_Text_

When using the rpc_server_type: hsha there seems to be no limit on the number 
of open connections that cassandra accepts / on the total memory consumed by 
them. This leads to OOM since the HSHA server assigns a FrameBuffer per 
connection.

Setup:
I wrote a simple test App using Hector which iterated through my rows 
retrieving data. If my Hector connection pool size was set high (in this case 
100) then after a while cassandra would crash with OOM. The program was 
sequential so only 1 connection was actually in use at any one time but from 
what I can tell (and from MAT analysis) all the open connections were consuming 
memory as well (the FrameBuffers).

At the moment all the solutions to this OOM problem seem to rest with the 
client. The memory consumed (on a node) is equal to [open connections]*[max 
request/response size] (it is max because of 
https://issues.apache.org/jira/browse/THRIFT-1457).

This means the client needs to know how much memory each node has spare for it 
to use up with its connection pool. If you have a distributed set of clients 
then they would have to co-ordinate on how many open connections they have per 
node.

I was just testing on a dev machine with small heap sizes (512mb-2GB) but the 
memory consumed as stated is based off connections and buffer size so this 
problem would scale for larger heap sizes.

Solutions:

The simplest would be a limit on the number of connections the HSHA server 
accepts. I only started looking into cassandra a few days ago but I tried a 
very simple connection limit mechanism (I will attach the patch) which seemed 
to work. I'm sure it can be done much cleaner than my version.

_Dataset records_
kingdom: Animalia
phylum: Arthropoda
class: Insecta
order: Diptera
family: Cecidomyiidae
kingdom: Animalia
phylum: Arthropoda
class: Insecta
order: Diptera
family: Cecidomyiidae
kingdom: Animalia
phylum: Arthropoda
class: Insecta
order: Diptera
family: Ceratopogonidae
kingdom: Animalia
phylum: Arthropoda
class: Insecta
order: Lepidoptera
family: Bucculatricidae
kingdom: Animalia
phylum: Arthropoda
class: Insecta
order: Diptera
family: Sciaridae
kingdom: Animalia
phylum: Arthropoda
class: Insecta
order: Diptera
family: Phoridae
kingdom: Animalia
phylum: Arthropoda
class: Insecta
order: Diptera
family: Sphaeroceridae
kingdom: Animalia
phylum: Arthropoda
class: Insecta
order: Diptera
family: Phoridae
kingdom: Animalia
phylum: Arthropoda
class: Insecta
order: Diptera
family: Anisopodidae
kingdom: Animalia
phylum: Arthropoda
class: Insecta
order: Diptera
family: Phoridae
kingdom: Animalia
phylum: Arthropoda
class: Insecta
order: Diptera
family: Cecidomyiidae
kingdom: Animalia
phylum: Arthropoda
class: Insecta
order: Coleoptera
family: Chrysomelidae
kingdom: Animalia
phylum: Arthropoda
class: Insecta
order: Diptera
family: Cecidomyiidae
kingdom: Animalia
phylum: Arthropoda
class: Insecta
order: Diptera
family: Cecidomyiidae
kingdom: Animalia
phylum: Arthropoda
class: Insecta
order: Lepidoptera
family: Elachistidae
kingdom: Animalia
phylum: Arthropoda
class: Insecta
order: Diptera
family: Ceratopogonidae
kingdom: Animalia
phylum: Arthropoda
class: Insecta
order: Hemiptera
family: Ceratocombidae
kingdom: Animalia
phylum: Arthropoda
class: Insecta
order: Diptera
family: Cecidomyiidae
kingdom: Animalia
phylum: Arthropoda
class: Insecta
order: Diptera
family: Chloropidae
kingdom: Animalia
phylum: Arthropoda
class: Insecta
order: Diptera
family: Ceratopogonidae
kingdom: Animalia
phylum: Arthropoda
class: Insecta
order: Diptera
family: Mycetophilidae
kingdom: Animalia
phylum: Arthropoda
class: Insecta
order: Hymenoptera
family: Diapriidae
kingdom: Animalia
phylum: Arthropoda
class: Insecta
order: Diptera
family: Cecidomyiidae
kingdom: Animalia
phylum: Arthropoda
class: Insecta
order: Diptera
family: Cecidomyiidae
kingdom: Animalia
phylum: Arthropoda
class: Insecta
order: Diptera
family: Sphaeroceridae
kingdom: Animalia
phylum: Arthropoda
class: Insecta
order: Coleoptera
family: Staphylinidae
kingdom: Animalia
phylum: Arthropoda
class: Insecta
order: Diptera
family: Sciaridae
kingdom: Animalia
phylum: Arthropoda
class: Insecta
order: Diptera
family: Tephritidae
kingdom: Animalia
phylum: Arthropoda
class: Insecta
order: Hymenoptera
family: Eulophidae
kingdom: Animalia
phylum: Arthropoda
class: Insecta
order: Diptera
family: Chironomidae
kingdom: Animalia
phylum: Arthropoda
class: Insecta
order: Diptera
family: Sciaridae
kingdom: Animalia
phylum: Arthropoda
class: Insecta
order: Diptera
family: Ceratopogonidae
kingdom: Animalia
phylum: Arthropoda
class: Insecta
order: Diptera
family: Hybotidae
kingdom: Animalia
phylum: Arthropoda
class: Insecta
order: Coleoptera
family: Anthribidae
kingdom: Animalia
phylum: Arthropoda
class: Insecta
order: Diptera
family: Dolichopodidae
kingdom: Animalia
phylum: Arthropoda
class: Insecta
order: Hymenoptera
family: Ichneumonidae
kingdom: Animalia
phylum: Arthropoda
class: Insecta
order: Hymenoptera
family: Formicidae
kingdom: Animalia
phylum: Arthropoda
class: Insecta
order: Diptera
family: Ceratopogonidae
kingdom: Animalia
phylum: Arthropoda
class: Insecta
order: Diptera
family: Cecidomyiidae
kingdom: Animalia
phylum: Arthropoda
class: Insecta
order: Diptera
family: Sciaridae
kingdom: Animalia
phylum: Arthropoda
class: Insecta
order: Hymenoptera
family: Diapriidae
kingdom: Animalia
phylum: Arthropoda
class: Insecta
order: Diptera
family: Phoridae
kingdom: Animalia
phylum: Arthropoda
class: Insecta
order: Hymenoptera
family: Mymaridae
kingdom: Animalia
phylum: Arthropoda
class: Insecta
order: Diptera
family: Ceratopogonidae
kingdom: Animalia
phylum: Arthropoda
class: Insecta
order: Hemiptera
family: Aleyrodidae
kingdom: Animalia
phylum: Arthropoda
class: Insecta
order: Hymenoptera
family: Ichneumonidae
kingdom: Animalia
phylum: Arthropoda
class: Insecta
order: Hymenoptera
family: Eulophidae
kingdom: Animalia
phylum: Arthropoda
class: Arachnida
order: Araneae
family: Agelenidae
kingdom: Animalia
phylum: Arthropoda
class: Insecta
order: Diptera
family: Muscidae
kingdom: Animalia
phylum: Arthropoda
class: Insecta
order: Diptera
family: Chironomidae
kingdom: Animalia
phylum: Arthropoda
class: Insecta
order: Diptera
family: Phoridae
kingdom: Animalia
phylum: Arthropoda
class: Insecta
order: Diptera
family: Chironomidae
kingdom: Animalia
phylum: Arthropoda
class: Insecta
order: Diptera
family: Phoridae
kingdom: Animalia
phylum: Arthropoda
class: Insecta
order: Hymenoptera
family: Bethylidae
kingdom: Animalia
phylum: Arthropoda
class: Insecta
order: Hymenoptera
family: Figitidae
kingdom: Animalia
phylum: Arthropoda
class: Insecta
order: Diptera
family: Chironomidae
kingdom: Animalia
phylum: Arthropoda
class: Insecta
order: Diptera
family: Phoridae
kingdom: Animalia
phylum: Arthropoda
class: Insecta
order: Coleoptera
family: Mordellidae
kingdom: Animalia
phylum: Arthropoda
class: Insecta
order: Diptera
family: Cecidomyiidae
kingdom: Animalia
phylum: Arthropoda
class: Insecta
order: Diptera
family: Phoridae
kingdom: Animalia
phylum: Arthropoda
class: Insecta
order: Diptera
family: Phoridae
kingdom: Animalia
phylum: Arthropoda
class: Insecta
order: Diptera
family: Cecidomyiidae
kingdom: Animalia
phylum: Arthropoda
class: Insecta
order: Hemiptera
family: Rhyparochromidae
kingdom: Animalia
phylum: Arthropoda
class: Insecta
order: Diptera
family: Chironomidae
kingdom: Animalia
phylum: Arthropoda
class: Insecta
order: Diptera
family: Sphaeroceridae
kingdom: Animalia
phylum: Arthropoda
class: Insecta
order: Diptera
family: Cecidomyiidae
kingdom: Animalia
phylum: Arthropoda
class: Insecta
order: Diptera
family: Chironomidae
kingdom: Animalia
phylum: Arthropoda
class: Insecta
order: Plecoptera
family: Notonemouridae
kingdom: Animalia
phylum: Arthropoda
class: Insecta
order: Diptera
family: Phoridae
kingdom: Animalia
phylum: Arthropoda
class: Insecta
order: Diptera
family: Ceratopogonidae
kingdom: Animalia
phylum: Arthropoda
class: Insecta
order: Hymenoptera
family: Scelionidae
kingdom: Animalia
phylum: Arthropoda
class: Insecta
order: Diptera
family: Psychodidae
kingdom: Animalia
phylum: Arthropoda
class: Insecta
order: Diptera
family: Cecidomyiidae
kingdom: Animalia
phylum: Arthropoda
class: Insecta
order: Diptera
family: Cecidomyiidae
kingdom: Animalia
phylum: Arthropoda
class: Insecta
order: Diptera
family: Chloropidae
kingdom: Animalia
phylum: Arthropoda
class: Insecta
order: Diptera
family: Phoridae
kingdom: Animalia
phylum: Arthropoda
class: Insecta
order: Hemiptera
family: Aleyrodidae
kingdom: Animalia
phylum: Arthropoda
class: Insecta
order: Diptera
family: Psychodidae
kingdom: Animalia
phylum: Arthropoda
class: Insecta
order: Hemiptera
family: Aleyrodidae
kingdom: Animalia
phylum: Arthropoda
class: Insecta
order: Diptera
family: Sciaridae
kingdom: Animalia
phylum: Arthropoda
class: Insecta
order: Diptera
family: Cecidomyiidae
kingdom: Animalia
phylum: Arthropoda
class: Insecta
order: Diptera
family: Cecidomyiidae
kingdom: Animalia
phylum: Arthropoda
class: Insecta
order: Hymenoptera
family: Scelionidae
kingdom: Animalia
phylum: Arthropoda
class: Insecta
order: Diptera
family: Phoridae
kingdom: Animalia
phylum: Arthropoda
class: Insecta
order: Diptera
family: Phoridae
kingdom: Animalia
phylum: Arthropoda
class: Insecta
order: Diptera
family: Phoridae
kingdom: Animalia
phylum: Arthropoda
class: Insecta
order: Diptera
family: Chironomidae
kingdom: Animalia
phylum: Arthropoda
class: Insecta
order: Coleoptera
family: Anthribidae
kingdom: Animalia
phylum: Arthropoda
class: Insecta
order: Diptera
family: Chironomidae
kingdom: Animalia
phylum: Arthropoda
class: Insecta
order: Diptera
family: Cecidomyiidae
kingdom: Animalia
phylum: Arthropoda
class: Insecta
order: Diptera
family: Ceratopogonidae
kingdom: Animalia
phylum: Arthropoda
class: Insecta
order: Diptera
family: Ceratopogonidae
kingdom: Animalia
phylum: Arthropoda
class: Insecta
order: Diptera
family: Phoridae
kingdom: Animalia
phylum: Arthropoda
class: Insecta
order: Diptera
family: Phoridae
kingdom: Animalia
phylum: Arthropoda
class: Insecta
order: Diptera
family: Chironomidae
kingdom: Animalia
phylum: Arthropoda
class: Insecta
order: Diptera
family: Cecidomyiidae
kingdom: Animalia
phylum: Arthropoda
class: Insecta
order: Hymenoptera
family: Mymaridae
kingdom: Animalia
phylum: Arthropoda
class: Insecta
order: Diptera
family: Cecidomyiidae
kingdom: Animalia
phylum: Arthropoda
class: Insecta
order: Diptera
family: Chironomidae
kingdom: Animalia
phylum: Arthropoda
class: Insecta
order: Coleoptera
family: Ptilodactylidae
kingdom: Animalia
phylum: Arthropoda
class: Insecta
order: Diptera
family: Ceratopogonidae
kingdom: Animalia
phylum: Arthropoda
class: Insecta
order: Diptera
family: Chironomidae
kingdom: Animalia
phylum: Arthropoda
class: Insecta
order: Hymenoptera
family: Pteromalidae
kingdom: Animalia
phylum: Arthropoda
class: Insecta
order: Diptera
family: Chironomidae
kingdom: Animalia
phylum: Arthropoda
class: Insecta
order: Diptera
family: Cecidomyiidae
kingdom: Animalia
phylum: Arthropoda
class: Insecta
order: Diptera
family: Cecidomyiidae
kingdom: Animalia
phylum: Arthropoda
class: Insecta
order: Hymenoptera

_Tasks to carry out_
#1 Translate this sentence from the Cassandra connection-limit issue report into German: "This leads to OOM since the HSHA server assigns a FrameBuffer per connection."
#2 Summarize the Cassandra connection-limit issue report in two sentences.
#3 Continue the Cassandra connection-limit issue report from the point where it ends.
The data have no connection to the Cassandra connection-limit issue report.

_Answers given_
#1 Dies führt zu OOM, da der HSHA-Server jeder Verbindung einen FrameBuffer zuweist.

#2 With rpc_server_type set to hsha, Cassandra seems to accept an unlimited number of open connections, and because the HSHA server assigns a FrameBuffer to each one, memory use equals open connections times the maximum request/response size, which caused an out-of-memory crash in a sequential Hector test with a connection pool size of 100. Because current fixes rest with clients, which would have to know each node's spare memory and coordinate their connection counts, the report proposes limiting the number of connections the HSHA server accepts, which a simple trial patch seemed to accomplish.

#3
This means the client or clients only have to have a hard limit on their max 
request size (lets say 2mb). Then for each node you know that allowing 100 
connections to this node would potentially use up 200mb of memory. You can then 
tune this number per node. (This isn't perfect since clients can't always tell 
exactly how big a serialised response will be so you can go above the 200mb)

A more complex solution might be able to remove the burden from the client 
completely. Thrift doesn't have streaming support but I assume when cassandra 
reads data from disk / memtables streaming can be done at that point. If this 
is the case then you can monitor how much memory client connections are 
consuming in total. If a request comes in and buffering the request / buffering 
the response would push cassandra over the limit then you can send an error 
back instead of servicing the request.